== Data excerpts ==
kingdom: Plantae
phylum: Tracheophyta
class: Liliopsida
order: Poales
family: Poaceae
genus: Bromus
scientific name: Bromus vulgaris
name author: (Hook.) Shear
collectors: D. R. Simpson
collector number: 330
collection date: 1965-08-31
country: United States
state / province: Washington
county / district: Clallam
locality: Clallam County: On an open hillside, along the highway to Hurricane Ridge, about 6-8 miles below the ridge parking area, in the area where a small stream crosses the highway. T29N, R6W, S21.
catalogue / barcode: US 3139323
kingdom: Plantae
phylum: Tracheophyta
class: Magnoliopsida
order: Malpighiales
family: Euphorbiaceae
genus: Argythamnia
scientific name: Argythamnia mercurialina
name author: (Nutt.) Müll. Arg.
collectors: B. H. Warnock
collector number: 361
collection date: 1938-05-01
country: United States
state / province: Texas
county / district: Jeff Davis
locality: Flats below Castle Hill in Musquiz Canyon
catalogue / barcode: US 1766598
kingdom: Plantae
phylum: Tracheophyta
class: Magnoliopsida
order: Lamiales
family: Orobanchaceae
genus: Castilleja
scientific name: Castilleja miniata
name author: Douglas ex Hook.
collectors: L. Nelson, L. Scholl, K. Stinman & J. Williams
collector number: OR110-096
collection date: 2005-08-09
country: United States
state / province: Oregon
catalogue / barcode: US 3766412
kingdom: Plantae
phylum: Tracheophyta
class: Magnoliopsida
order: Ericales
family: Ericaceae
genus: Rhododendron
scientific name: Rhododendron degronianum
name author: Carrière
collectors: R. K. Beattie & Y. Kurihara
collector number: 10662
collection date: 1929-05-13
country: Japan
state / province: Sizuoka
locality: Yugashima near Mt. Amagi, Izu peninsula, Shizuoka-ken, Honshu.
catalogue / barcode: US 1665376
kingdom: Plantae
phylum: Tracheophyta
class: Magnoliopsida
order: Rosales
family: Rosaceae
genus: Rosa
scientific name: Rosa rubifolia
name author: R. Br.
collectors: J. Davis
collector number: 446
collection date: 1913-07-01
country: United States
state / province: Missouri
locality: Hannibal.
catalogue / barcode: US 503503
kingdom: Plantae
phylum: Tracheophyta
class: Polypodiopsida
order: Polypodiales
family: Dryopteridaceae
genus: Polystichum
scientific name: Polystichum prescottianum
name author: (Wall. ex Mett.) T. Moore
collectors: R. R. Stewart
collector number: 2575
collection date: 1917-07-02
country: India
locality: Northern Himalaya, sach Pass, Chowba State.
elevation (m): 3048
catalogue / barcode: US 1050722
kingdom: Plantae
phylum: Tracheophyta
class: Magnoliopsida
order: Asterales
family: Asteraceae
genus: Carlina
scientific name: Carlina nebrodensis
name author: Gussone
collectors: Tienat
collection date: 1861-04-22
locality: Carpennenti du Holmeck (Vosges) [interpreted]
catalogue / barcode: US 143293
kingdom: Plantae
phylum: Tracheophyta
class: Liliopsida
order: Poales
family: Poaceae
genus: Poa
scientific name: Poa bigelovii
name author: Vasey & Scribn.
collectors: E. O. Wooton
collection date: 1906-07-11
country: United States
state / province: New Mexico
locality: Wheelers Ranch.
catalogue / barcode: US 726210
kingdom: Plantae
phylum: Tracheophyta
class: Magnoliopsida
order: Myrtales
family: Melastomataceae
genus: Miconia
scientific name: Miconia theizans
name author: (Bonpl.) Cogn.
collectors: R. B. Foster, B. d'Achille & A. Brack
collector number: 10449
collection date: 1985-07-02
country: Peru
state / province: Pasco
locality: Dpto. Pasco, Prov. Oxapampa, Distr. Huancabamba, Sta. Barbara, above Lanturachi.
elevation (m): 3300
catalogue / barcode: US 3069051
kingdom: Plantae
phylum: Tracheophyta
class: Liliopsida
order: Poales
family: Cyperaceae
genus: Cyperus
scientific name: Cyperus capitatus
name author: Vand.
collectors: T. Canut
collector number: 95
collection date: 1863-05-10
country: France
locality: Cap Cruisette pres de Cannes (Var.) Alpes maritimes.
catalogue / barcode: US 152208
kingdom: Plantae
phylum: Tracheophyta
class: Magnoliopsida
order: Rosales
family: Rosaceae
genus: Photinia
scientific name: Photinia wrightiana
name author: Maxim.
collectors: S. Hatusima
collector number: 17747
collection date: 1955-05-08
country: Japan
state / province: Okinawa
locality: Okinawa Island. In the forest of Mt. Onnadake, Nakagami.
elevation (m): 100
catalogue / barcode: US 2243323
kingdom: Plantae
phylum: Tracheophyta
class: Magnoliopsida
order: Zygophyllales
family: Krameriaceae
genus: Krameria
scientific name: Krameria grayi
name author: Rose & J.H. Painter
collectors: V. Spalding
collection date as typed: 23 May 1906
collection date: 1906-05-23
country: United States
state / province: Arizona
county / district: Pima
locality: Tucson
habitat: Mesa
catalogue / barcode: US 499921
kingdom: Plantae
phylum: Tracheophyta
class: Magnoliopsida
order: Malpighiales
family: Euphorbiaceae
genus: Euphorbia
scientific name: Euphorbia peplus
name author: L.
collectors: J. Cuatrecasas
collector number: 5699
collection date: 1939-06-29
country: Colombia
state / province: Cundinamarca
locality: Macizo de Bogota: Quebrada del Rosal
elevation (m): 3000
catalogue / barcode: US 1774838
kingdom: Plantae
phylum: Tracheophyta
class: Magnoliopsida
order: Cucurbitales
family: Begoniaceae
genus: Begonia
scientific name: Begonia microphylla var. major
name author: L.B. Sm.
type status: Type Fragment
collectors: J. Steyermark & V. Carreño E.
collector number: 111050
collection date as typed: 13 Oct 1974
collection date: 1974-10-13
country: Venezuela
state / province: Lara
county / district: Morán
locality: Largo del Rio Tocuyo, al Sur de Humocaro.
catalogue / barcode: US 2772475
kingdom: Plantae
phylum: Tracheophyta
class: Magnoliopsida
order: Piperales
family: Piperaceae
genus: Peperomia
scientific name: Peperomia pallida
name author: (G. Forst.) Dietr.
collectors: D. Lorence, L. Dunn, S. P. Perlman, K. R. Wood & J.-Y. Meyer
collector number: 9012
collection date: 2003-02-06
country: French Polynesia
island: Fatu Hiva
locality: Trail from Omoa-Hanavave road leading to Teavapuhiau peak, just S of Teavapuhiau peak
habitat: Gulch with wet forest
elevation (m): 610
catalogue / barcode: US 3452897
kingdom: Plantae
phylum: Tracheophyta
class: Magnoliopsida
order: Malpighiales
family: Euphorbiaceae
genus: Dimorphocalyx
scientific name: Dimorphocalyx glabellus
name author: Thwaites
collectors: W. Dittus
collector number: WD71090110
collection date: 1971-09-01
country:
===
Set task — Can you give the records again from the line with "state / province: Sizuoka" to the line with "collector number: 446", changing "name author" to "authority" and keeping everything else the same?

Output for this exercise —
state / province: Sizuoka
locality: Yugashima near Mt. Amagi, Izu peninsula, Shizuoka-ken, Honshu.
catalogue / barcode: US 1665376
kingdom: Plantae
phylum: Tracheophyta
class: Magnoliopsida
order: Rosales
family: Rosaceae
genus: Rosa
scientific name: Rosa rubifolia
authority: R. Br.
collectors: J. Davis
collector number: 446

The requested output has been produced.